EXERCISE REQUIREMENTS: In the entries below, find every line holding the string "space" and collect it.

ENTRIES SHOWN:

- Opening Delimiter -

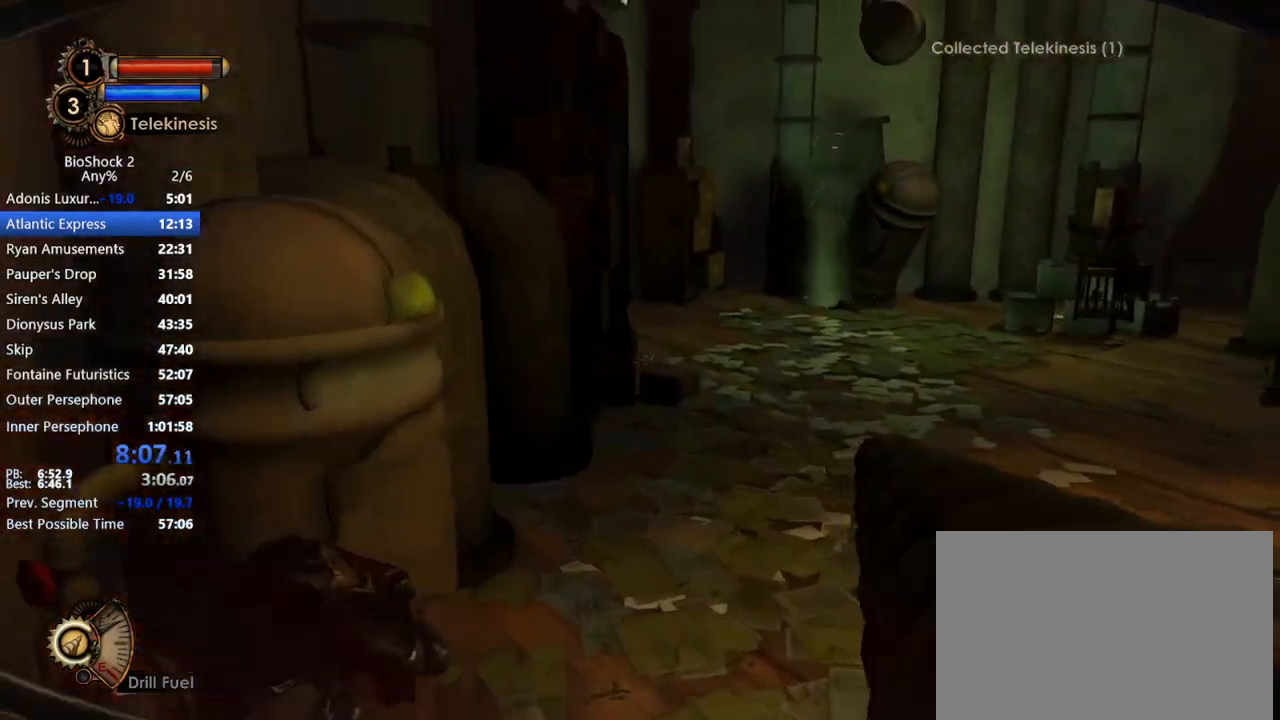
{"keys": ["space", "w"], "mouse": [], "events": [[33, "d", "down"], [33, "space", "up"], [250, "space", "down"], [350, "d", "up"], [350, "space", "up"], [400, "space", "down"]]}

- Closing Delimiter -
- Opening Delimiter -

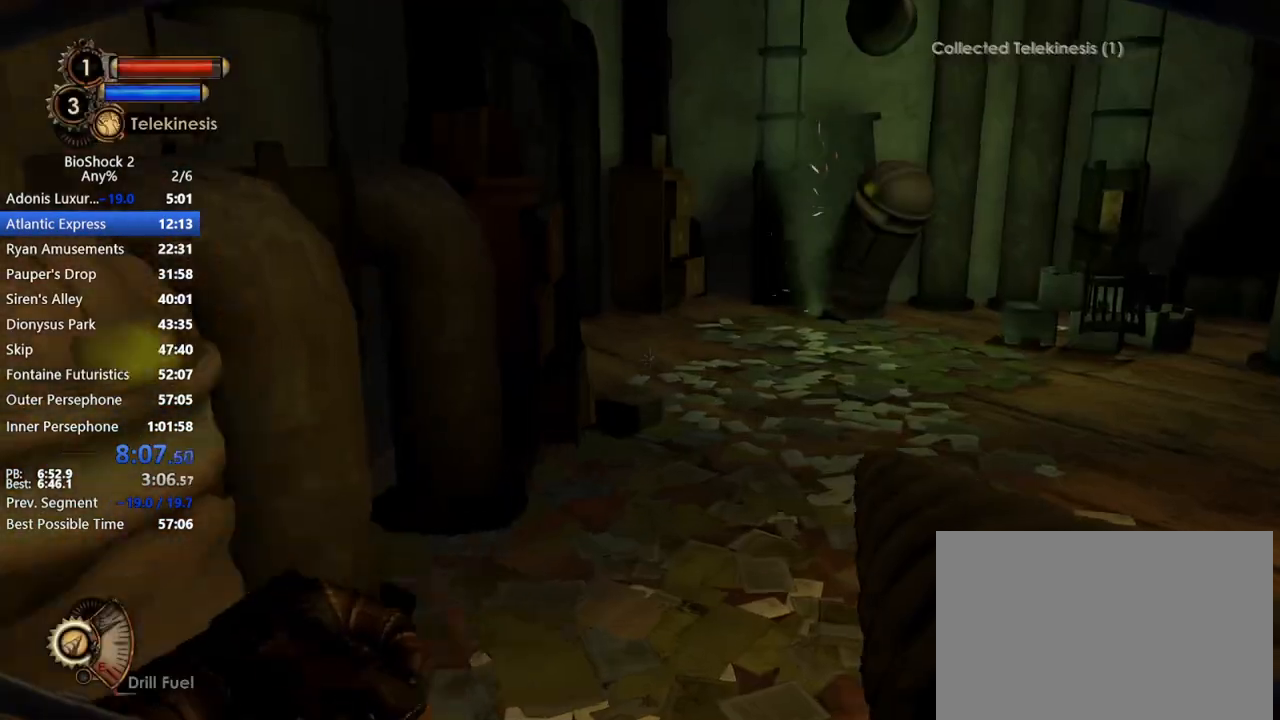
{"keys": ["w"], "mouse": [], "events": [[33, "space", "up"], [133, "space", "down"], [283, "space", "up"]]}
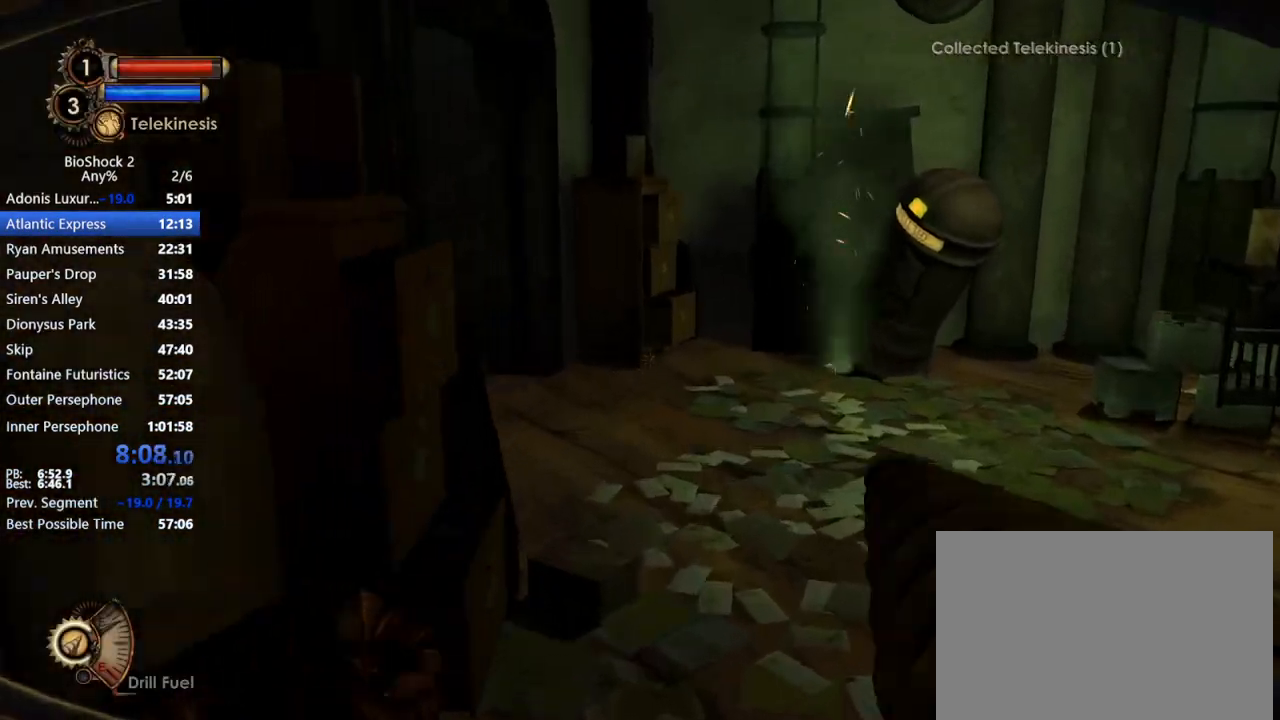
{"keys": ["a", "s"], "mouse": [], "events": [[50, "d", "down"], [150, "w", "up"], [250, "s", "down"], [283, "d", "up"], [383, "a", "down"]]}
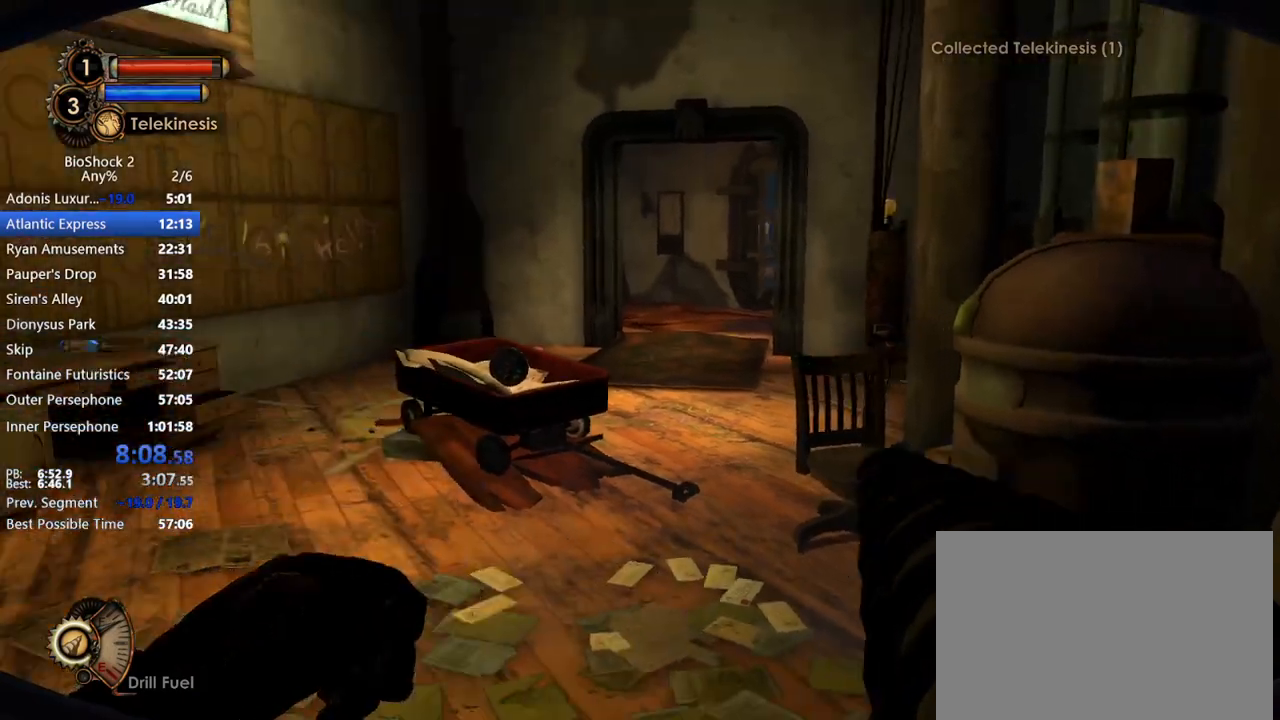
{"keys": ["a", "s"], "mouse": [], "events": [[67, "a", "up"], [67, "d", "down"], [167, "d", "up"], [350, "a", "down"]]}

- Closing Delimiter -

OUTPUT:
{"keys": ["space", "w"], "mouse": [], "events": [[33, "d", "down"], [33, "space", "up"], [250, "space", "down"], [350, "d", "up"], [350, "space", "up"], [400, "space", "down"]]}
{"keys": ["w"], "mouse": [], "events": [[33, "space", "up"], [133, "space", "down"], [283, "space", "up"]]}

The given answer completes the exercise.